Rogoff-Reinharts Studie (463 Seiten!) befaßt sich, im Gegensatz zu Lingens’ Meinung, nicht mit der konjunkturellen Erhöhung von Staatsverschuldung, sondern mit den dadurch ausgelösten „Asset Bubbles“, mit interner versus externer Verschuldung, mit Wechselkurs- und Bankenkrisen, mit den Entstehungsgründen und dem Verlauf von Finanzkrisen, mit wirtschaftspolitischen Gegensteuerungsmaßnahmen, und vielem anderen mehr. Zielaussage der Studie ist die Fragilität des Finanzsystems über die Jahrhunderte und die Kurzsichtigkeit und Planlosigkeit der Wirtschaftspolitik, die daraus nichts lernen will. Diese Studie – so kritikwürdig sie in vieler Hinsicht sein mag – für die deutsche Austeritätspolitik, die Griechenlandkrise und die Wachstumsschwäche Europas verantwortlich zu machen, ist einfach unseriös.

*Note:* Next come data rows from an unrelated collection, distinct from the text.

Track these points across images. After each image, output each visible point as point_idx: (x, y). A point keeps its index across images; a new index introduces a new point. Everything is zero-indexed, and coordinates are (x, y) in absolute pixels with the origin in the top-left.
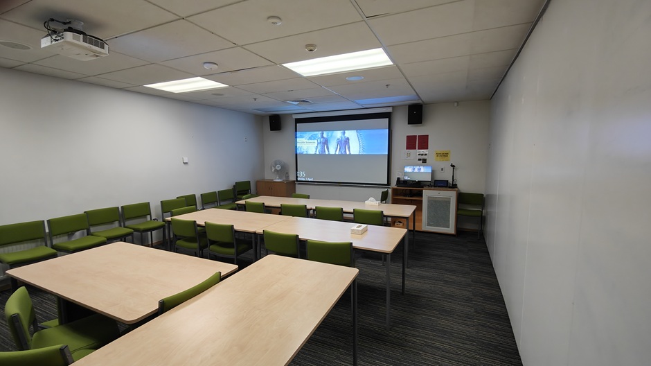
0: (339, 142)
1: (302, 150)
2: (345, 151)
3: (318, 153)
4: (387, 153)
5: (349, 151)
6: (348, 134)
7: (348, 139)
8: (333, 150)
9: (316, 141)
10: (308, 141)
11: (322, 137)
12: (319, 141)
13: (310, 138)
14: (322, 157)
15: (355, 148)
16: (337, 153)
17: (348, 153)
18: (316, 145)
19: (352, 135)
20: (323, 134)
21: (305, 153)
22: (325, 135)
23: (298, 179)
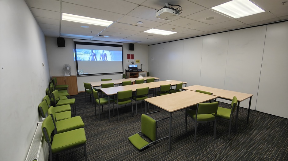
0: (102, 55)
1: (80, 59)
2: (105, 60)
3: (90, 60)
4: (122, 61)
5: (107, 59)
6: (106, 52)
7: (106, 54)
8: (98, 58)
9: (89, 54)
10: (84, 54)
11: (92, 52)
12: (91, 54)
13: (85, 53)
14: (93, 62)
15: (109, 58)
16: (101, 60)
17: (106, 60)
18: (89, 56)
19: (107, 52)
20: (92, 51)
21: (83, 60)
22: (94, 52)
23: (79, 74)
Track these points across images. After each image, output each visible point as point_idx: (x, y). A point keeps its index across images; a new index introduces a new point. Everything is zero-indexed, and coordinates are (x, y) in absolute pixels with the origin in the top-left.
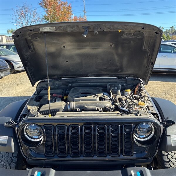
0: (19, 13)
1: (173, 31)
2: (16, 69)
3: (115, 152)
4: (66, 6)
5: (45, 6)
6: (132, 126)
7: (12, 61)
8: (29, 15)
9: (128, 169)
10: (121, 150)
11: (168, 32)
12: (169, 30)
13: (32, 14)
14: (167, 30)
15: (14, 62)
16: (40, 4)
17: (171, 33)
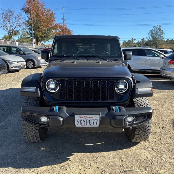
0: (4, 16)
1: (144, 43)
2: (11, 69)
3: (104, 98)
4: (50, 13)
5: (28, 11)
6: (114, 81)
7: (7, 60)
8: (14, 19)
9: (111, 107)
10: (107, 96)
11: (140, 44)
12: (140, 42)
13: (17, 18)
14: (139, 41)
15: (9, 62)
16: (22, 9)
17: (142, 44)
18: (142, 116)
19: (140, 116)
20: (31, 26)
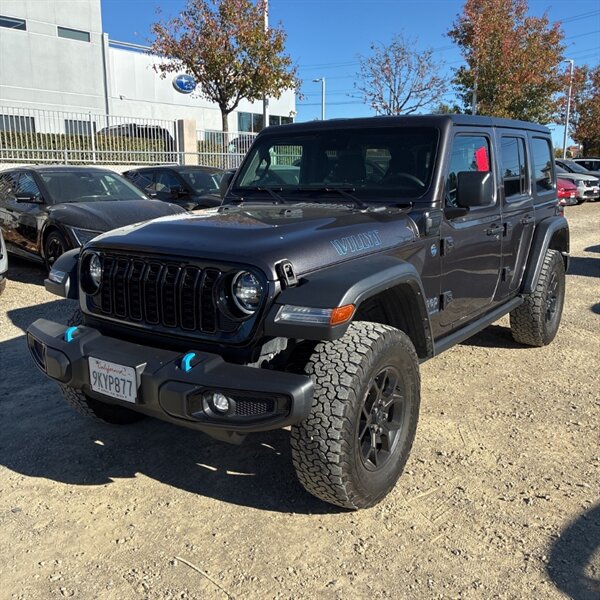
4: (543, 33)
16: (450, 34)
18: (261, 401)
19: (255, 400)
20: (472, 87)
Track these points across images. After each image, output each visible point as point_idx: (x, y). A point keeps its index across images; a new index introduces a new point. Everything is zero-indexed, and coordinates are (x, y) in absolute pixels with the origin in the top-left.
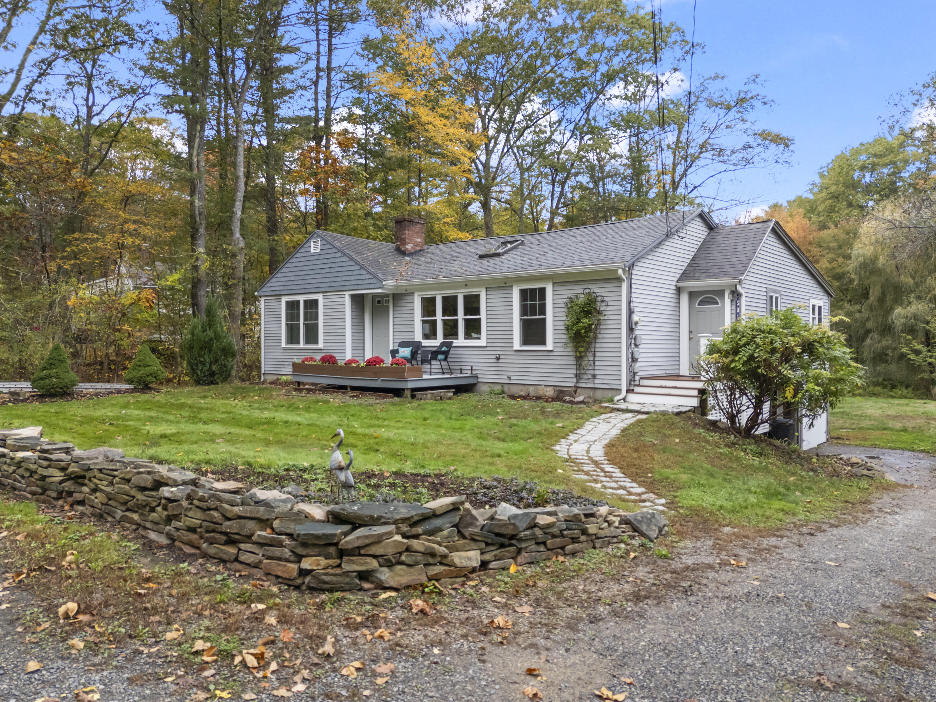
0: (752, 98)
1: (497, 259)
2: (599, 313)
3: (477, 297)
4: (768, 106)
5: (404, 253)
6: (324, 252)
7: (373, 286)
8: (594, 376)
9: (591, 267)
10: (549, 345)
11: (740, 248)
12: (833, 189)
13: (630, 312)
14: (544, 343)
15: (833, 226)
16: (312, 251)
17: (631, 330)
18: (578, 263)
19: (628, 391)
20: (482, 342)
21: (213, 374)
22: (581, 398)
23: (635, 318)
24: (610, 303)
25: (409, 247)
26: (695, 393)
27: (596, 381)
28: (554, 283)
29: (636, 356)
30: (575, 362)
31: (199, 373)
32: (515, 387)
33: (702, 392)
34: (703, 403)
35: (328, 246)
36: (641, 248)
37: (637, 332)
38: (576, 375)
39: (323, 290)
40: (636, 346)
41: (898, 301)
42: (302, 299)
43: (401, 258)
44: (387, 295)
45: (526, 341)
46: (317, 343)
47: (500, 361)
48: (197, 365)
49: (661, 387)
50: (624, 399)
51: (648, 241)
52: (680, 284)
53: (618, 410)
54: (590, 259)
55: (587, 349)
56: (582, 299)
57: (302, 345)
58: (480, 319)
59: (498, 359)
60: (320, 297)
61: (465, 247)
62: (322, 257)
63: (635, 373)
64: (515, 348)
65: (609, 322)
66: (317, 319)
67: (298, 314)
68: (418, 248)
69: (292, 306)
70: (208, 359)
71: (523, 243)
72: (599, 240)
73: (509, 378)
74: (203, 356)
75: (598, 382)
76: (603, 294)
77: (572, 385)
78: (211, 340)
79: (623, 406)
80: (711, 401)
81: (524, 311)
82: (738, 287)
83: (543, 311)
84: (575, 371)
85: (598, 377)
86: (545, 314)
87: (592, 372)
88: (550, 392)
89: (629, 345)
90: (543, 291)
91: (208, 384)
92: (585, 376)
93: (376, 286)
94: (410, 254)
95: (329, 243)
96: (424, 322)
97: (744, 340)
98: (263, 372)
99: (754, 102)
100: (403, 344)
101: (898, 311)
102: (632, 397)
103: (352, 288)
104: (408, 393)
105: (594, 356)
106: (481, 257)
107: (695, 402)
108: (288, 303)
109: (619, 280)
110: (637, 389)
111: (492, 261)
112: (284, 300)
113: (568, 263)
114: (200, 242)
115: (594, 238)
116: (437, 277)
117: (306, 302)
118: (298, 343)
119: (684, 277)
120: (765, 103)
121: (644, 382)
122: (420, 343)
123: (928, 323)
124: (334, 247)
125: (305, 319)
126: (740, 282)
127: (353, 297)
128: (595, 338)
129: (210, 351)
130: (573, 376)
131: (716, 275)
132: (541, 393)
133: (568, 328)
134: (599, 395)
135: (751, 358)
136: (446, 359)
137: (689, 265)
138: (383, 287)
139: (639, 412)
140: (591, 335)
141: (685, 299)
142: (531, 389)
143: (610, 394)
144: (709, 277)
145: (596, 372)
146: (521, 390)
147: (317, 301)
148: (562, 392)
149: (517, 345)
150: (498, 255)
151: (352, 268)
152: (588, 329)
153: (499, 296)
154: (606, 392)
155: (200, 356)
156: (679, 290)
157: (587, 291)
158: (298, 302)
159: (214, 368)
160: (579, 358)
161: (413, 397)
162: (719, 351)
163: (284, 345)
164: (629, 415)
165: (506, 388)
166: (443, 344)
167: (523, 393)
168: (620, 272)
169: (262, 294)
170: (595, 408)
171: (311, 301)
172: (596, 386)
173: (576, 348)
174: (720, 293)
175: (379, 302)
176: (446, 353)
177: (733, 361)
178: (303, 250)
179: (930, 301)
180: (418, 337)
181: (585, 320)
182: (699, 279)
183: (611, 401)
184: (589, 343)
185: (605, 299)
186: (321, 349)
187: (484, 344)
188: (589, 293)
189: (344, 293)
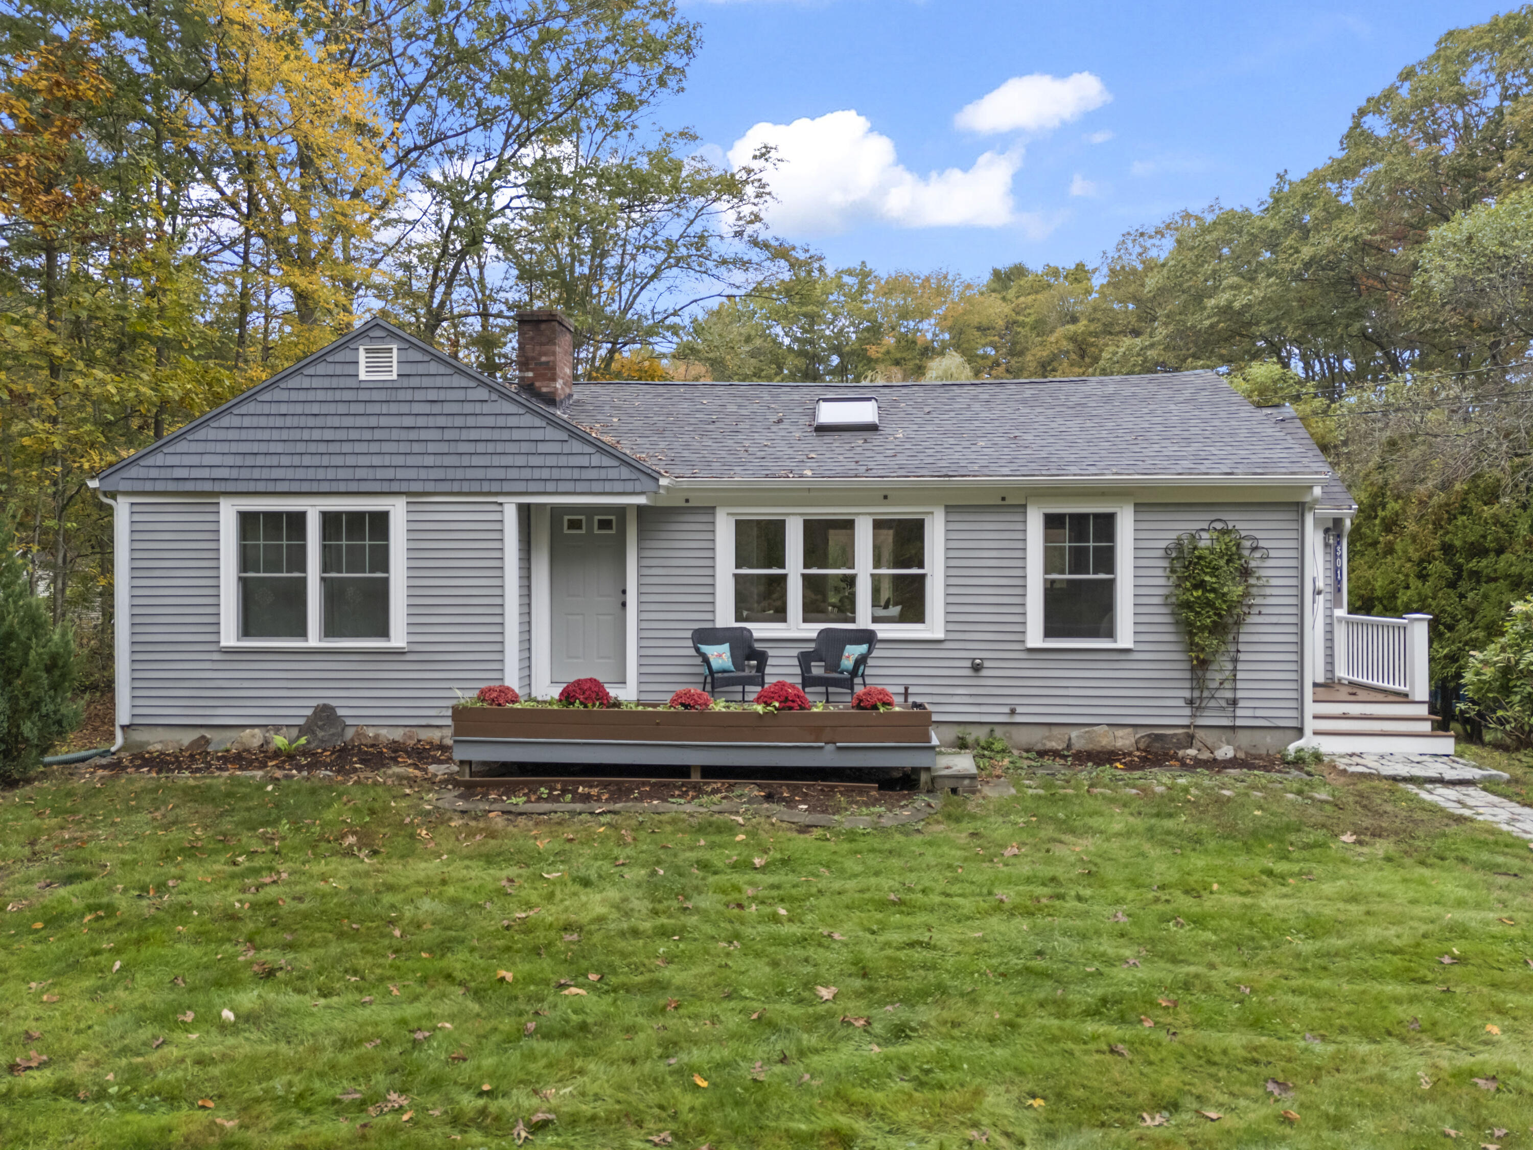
2: (1249, 571)
3: (915, 527)
7: (618, 487)
8: (1234, 702)
9: (1242, 478)
10: (1125, 637)
14: (1108, 633)
16: (363, 376)
22: (1227, 752)
24: (1272, 554)
27: (1239, 712)
28: (1136, 505)
30: (1188, 675)
32: (1024, 729)
38: (1190, 701)
39: (404, 487)
42: (311, 507)
45: (1059, 628)
46: (380, 633)
47: (984, 673)
55: (1221, 646)
56: (1206, 542)
57: (313, 642)
58: (924, 577)
59: (978, 668)
60: (393, 507)
62: (402, 395)
64: (1030, 644)
65: (1268, 591)
66: (384, 566)
67: (297, 549)
69: (266, 527)
73: (1013, 712)
75: (1244, 716)
76: (1258, 535)
77: (1186, 722)
81: (1054, 562)
83: (1106, 565)
84: (1187, 694)
85: (1241, 704)
86: (1111, 571)
87: (1229, 695)
90: (1106, 519)
92: (1212, 703)
93: (629, 487)
96: (742, 579)
98: (125, 721)
103: (521, 487)
105: (1235, 661)
106: (821, 429)
107: (1449, 747)
108: (247, 517)
109: (1295, 506)
112: (229, 508)
117: (333, 517)
124: (456, 373)
125: (331, 566)
127: (531, 512)
128: (1240, 623)
130: (1181, 703)
132: (1105, 743)
138: (652, 491)
142: (1074, 734)
143: (1268, 738)
145: (1239, 694)
146: (1049, 738)
147: (379, 517)
148: (1158, 738)
149: (1035, 637)
151: (538, 435)
154: (1258, 734)
157: (1219, 526)
158: (296, 516)
160: (1198, 666)
163: (229, 640)
165: (1001, 732)
167: (1052, 745)
171: (359, 515)
172: (1239, 723)
175: (573, 525)
178: (322, 370)
180: (725, 615)
185: (1262, 544)
186: (400, 652)
187: (940, 635)
188: (1225, 532)
189: (500, 499)
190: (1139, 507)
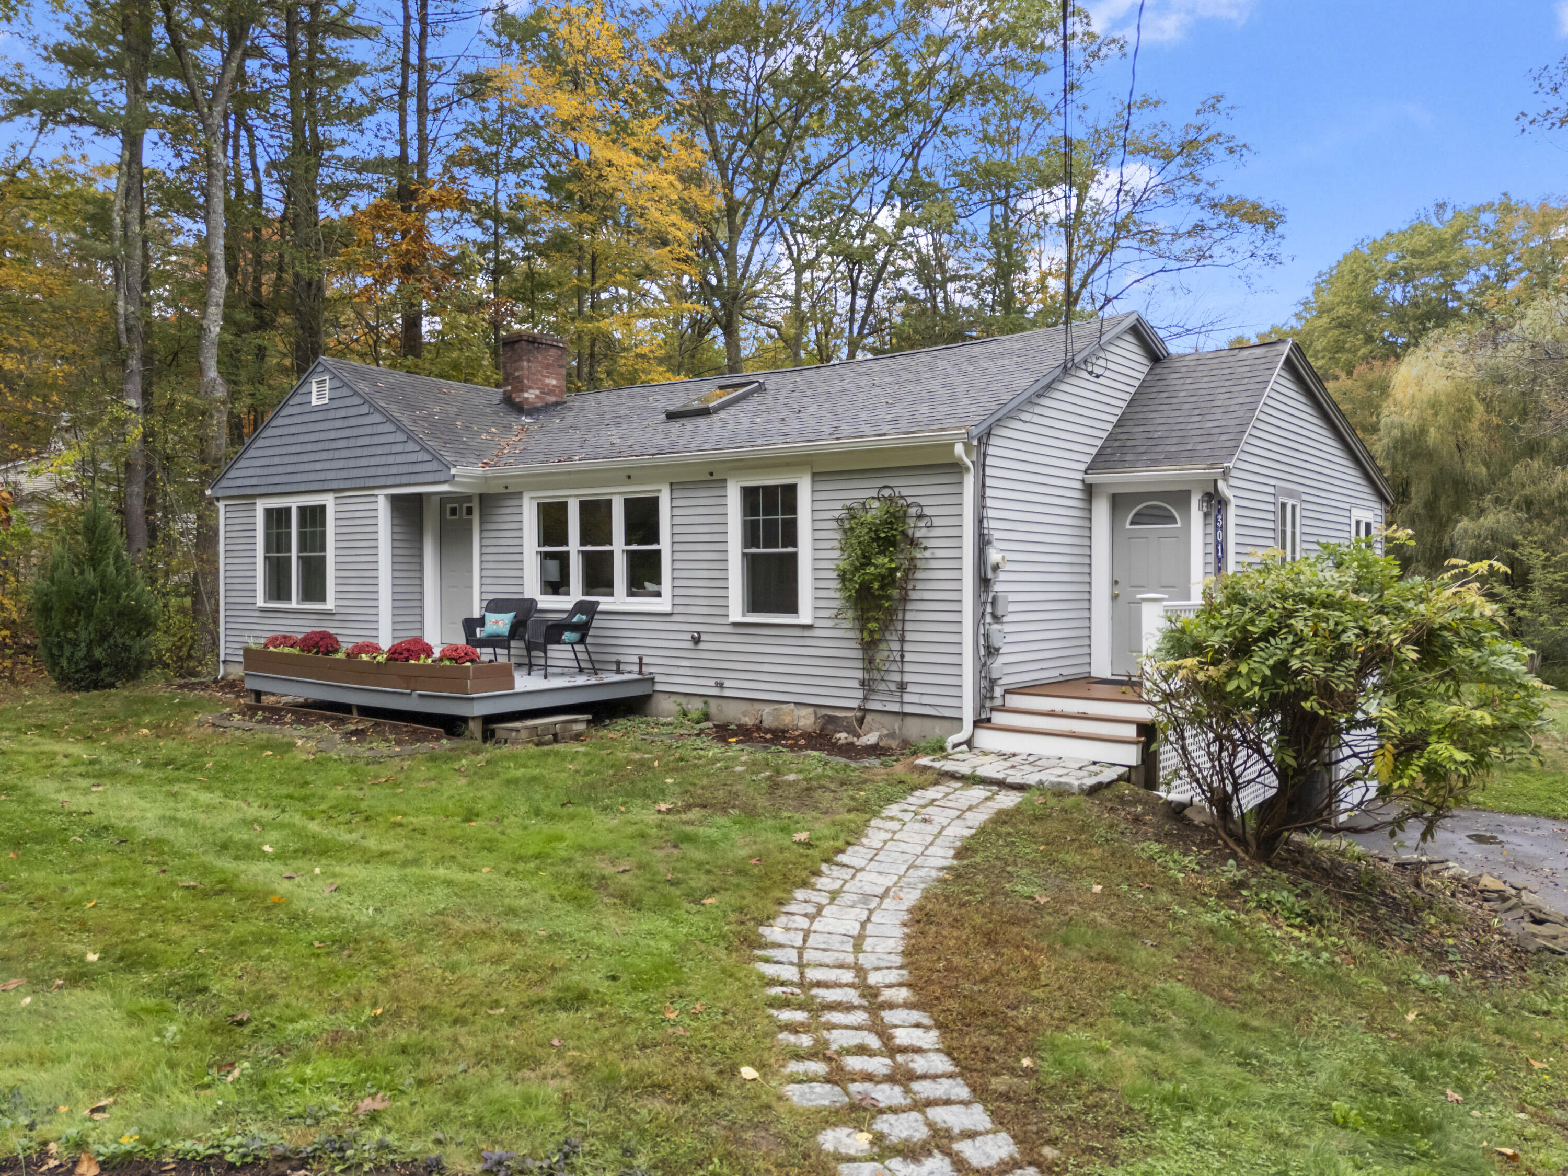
0: (1209, 140)
1: (702, 422)
2: (913, 543)
3: (652, 505)
4: (1237, 156)
5: (519, 409)
6: (336, 404)
7: (430, 477)
8: (902, 686)
9: (894, 439)
10: (805, 615)
11: (1220, 399)
12: (1341, 310)
13: (983, 542)
14: (792, 608)
15: (1343, 376)
16: (315, 402)
17: (984, 582)
18: (867, 429)
19: (977, 723)
20: (663, 604)
21: (96, 666)
22: (870, 739)
23: (994, 556)
24: (936, 522)
25: (530, 395)
26: (1131, 732)
27: (907, 698)
28: (814, 475)
29: (996, 642)
30: (859, 654)
31: (64, 663)
32: (732, 704)
33: (1147, 731)
34: (1149, 760)
35: (345, 392)
36: (1006, 397)
37: (997, 587)
38: (863, 683)
39: (334, 485)
40: (996, 618)
41: (1459, 508)
42: (294, 503)
43: (511, 418)
44: (468, 498)
45: (756, 603)
46: (323, 599)
47: (702, 646)
48: (60, 646)
49: (1052, 714)
50: (969, 743)
51: (1023, 381)
52: (1092, 478)
53: (953, 776)
54: (895, 421)
55: (886, 626)
56: (876, 511)
57: (294, 604)
58: (658, 552)
59: (697, 641)
60: (328, 500)
61: (646, 397)
62: (332, 414)
63: (993, 682)
64: (732, 619)
65: (934, 564)
66: (323, 548)
67: (289, 535)
68: (552, 399)
69: (276, 518)
70: (83, 635)
71: (761, 388)
72: (917, 382)
73: (720, 686)
74: (72, 628)
75: (912, 702)
76: (922, 501)
77: (854, 704)
78: (93, 592)
79: (963, 764)
80: (1169, 758)
81: (751, 536)
82: (1221, 485)
83: (791, 538)
84: (859, 674)
85: (910, 688)
86: (795, 545)
87: (897, 677)
88: (806, 720)
89: (979, 619)
90: (790, 491)
91: (87, 689)
92: (882, 686)
93: (437, 477)
94: (533, 411)
95: (345, 385)
96: (546, 556)
97: (1263, 623)
98: (222, 658)
99: (1212, 148)
100: (496, 606)
101: (1465, 524)
102: (986, 739)
103: (391, 481)
104: (475, 728)
105: (902, 641)
106: (672, 416)
107: (1130, 756)
108: (268, 512)
109: (957, 468)
110: (999, 718)
111: (690, 425)
112: (261, 505)
113: (846, 429)
114: (129, 387)
115: (909, 376)
116: (570, 459)
117: (302, 510)
118: (289, 598)
119: (1100, 461)
120: (1231, 151)
121: (1015, 701)
122: (532, 602)
123: (1515, 546)
124: (356, 393)
125: (302, 547)
126: (1226, 474)
127: (396, 501)
128: (905, 599)
129: (89, 616)
130: (856, 684)
131: (1171, 458)
132: (787, 720)
133: (843, 577)
134: (913, 729)
135: (1281, 668)
136: (582, 641)
137: (1112, 437)
138: (451, 480)
139: (1002, 784)
140: (895, 593)
141: (1102, 511)
142: (768, 709)
143: (937, 729)
144: (1155, 462)
145: (907, 678)
146: (745, 714)
147: (323, 508)
148: (831, 720)
149: (736, 612)
150: (705, 412)
151: (391, 438)
152: (888, 579)
153: (702, 500)
154: (928, 723)
155: (67, 627)
156: (1089, 491)
157: (886, 493)
158: (288, 510)
159: (98, 653)
160: (869, 646)
161: (487, 735)
162: (1198, 648)
163: (260, 602)
164: (977, 793)
165: (713, 705)
166: (580, 607)
167: (749, 721)
168: (959, 449)
169: (220, 494)
170: (899, 769)
171: (313, 509)
172: (908, 709)
173: (862, 621)
174: (1181, 498)
175: (454, 511)
176: (583, 630)
177: (1230, 675)
178: (297, 400)
179: (1518, 507)
180: (531, 588)
181: (882, 560)
182: (1133, 465)
183: (939, 749)
184: (891, 612)
185: (927, 511)
186: (329, 613)
187: (667, 608)
188: (890, 499)
189: (376, 492)
190: (816, 476)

Lingens spannt dann den Bogen zum nunmehr neu formulierten Stabilitäts- und Wachstumspakt, den er zurecht kritisiert, um dann wieder auf seine „Ökonomie-Weltformel Saldenmechanik“ als Erlöser zu kommen, die als einzige „ein gültiges ökonomisches Gesetz“ formuliere. Er spielt damit auf die makroökonomische Gleichung an, nach der alle Ausgaben einer Volkswirtschaft deren Einnahmen enstprechen müssen. Ja, das stimmt natürlich, aber es ist eben eine Bilanzgleichung, die die Beweggründe für die Verhalten der einzelnen Akteure und deren Auswirkungen auf die einzelnen Aggregate außer Acht läßt, was die Aufgabe ökonomischer Theorien ist. Zurecht meint Lingens, dass die Steigerung der Budgetdefizite in der Krise durch die Zurückhaltung der Konsumenten und Investoren zwangsläufig gewesen sei (er läßt dabei das neben Konsum, Investitionen und Staatsverschuuldung vierte wesenltiche Aggregat der Nachfrage, nämlich Nettoexporte aus), er „vergißt“ aber die säkuläre Steigerung der Schuldenquoten, die eben nicht nur auf die notwendige kurzfristige Stabilisierung der Gesamtnachfrage zurückgehen, sondern in der Macht der Finanzmärkte, „ihre Geschäftsmodelle und Gewinne“ zu stabilisieren bzw. zu erhöhen, sowie den asymmetrischen Politikantworten liegen. Er hat recht, wenn der die Staatsschuldenbremse Deutschlands und die Versessenheit der EU, öffentliche Haushalte zu „konsolidieren“ als gegenproduktiv in der Krise anprangert. Er macht es sich jedoch zu leicht, mit dem Schlegel „Saldenmechanik“ alle komplexen Vorgänge der Ökonomie erklären zu wollen. Und er tut Rogoff (der beileibe kein Ökonomie-Engel ist) Unrecht, wenn er ihn kurzerhand zum Meister der Budgetkonsolidierung und Veranwortlichen der EU-Wachstumsschwäche erklärt.